Cândido, ainda atônito com tudo o que havia visto, com tudo o que
havia sofrido, e ainda mais com a caridade da velha, quis beijar-lhe
a mão. “Não é a minha mão que tendes de beijar”, disse a
velha. “Eu voltarei amanhã. Esfregai a pomada, comei e dormi.”
Cândido,
apesar de tantas desgraças, comeu e dormiu. No dia seguinte, a velha
lhe traz o almoço, examina-lhe as costas, esfrega-as ela mesma com
outra pomada; traz-lhe em seguida o jantar; volta ao anoitecer e traz
a ceia. No outro dia, fez de novo as mesmas cerimônias. “Quem é a
senhora?”, perguntava-lhe sempre Cândido. “Quem lhe inspirou
tanta bondade? Que graças posso dar-lhe?” A boa senhora nunca
respondia nada; voltou ao cair da noite e não lhe trouxe a ceia.
“Vinde comigo”, disse ela, “e não dizei nada.” Ela o toma
pelo braço e caminha com ele pelo campo por cerca de um quarto de
milha; chegam a uma casa isolada, cercada de jardins e canais. A
velha bate a uma portinha. Alguém abre; ela leva Cândido, por uma
escada camuflada, a um gabinete dourado, deixa-o num sofá de
brocado, fecha a porta e se vai. Cândido acreditava estar sonhando,
e olhava toda a sua vida como um sonho funesto, e o momento presente
como um sonho agradável.
A
velha logo reapareceu: sustentava com dificuldade uma mulher trêmula,
de porte majestoso, brilhante de pedrarias e coberta com um véu.
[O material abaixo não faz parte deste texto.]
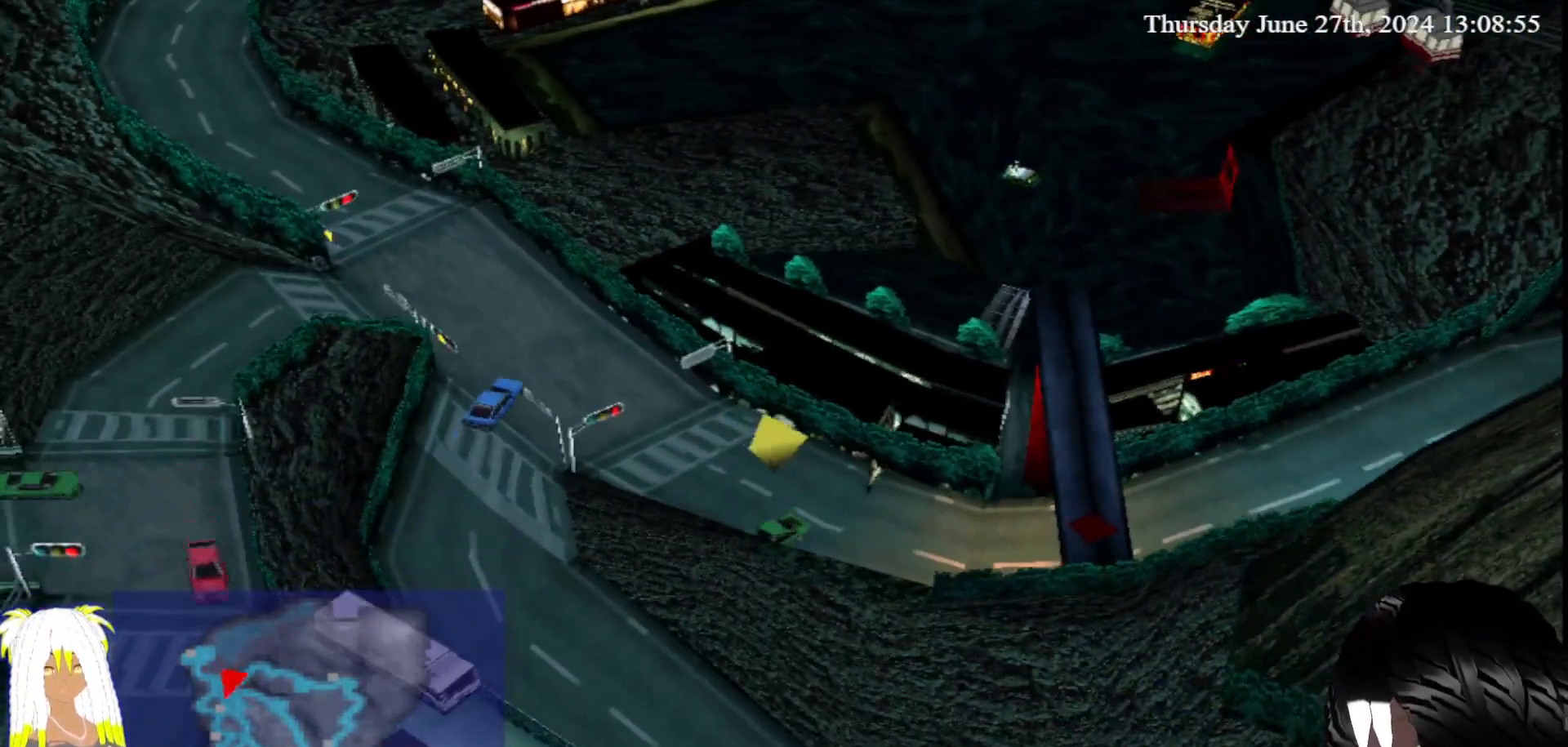
{"buttons": ["CROSS"], "left_stick": "center", "right_stick": "center", "events": [[267, "left_stick", "center"]]}
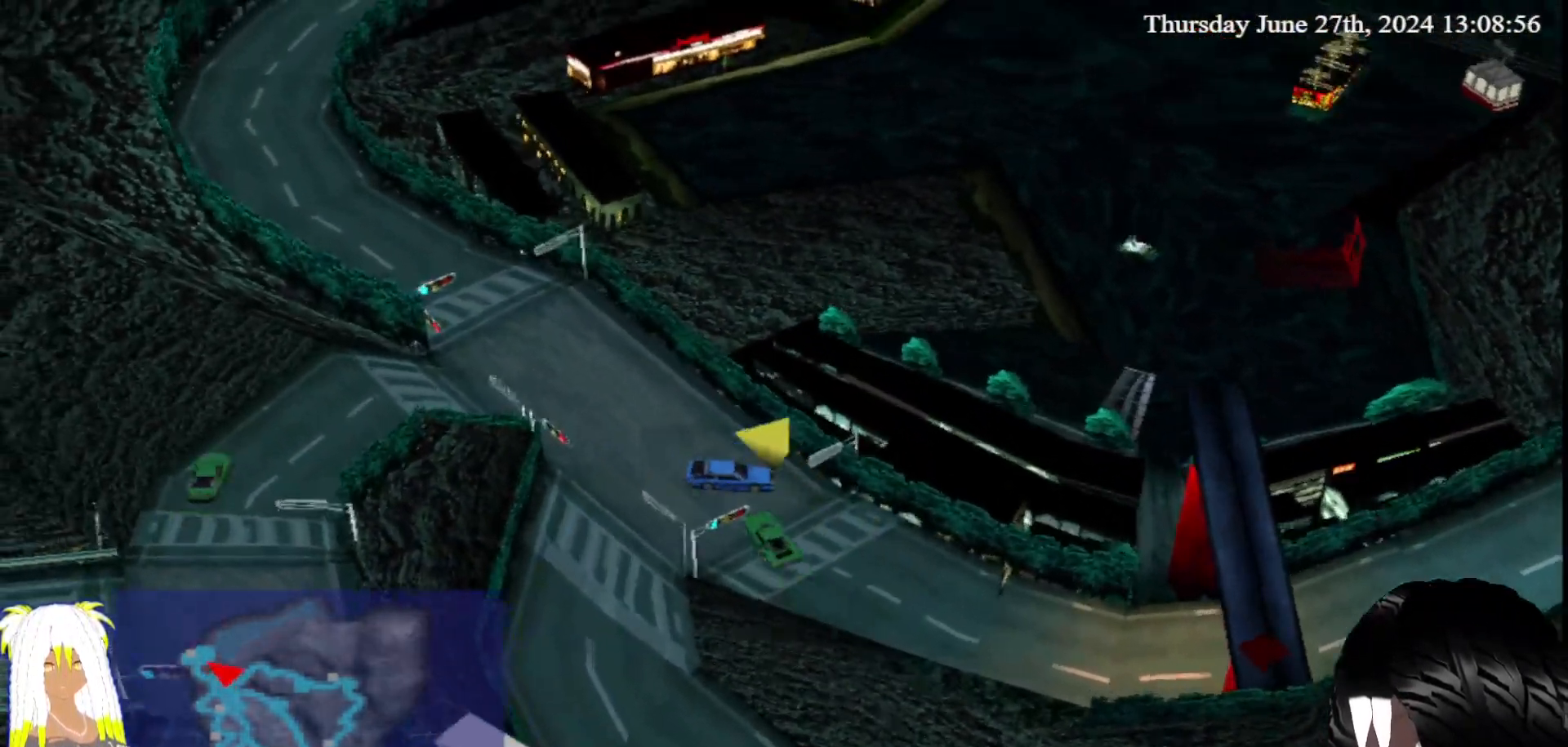
{"buttons": ["CROSS"], "left_stick": "left", "right_stick": "center", "events": [[17, "left_stick", "left"], [267, "left_stick", "center"], [367, "left_stick", "left"]]}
“Tire esse véu”, disse a velha a Cândido. O rapaz aproxima-se;
ergue o véu com mão tímida. Que momento! Que surpresa! Acredita
estar vendo a srta. Cunegunda; via-a de fato, era ela mesma.
Faltam-lhe as forças. Não pode proferir palavra, cai aos seus pés.
Cunegunda cai no sofá. A velha cumula-os de aguardentes; eles
retomam os sentidos, falam entre si: são de início palavras
entrecortadas, perguntas e respostas que se cruzam, suspiros,
lágrimas, gritos. A velha recomenda-lhes que façam menos barulho e
deixa-os à vontade. “Quê?! Sois vós”, diz-lhe Cândido,
“estais viva! Eu vos reencontro em Portugal! Então não vos
violaram? Não vos romperam a barriga, como o filósofo Pangloss me
havia garantido?” “Assim foi feito”, disse a bela Cunegunda;
“mas nem sempre se morre desses dois acidentes.” “Mas vosso pai
e vossa mãe foram mortos?” “É a pura verdade”, disse
Cunegunda a chorar. “E vosso irmão?” “Meu irmão também foi
morto.” “E por que estais em Portugal? E como soubestes que eu
estava aqui? E por que estranha aventura me fizestes conduzir a esta
casa?” “Eu vos direi tudo isso”, replicou a senhora; “mas
antes é preciso que me conteis tudo o que vos aconteceu desde o
beijo inocente que me destes e os pontapés que recebestes.”
Cândido
obedeceu com profundo respeito; e, embora estivesse estupefato,
embora a sua voz estivesse fraca e trêmula, embora ainda lhe doesse
um pouco a espinha, contou-lhe da maneira mais espontânea tudo o que
havia experimentado desde o momento da separação de ambos.
Cunegunda erguia os olhos para o céu; verteu lágrimas pela morte do
bom anabatista e de Pangloss; depois do que, falou nestes termos a
Cândido, que não perdia uma palavra e a devorava com os olhos.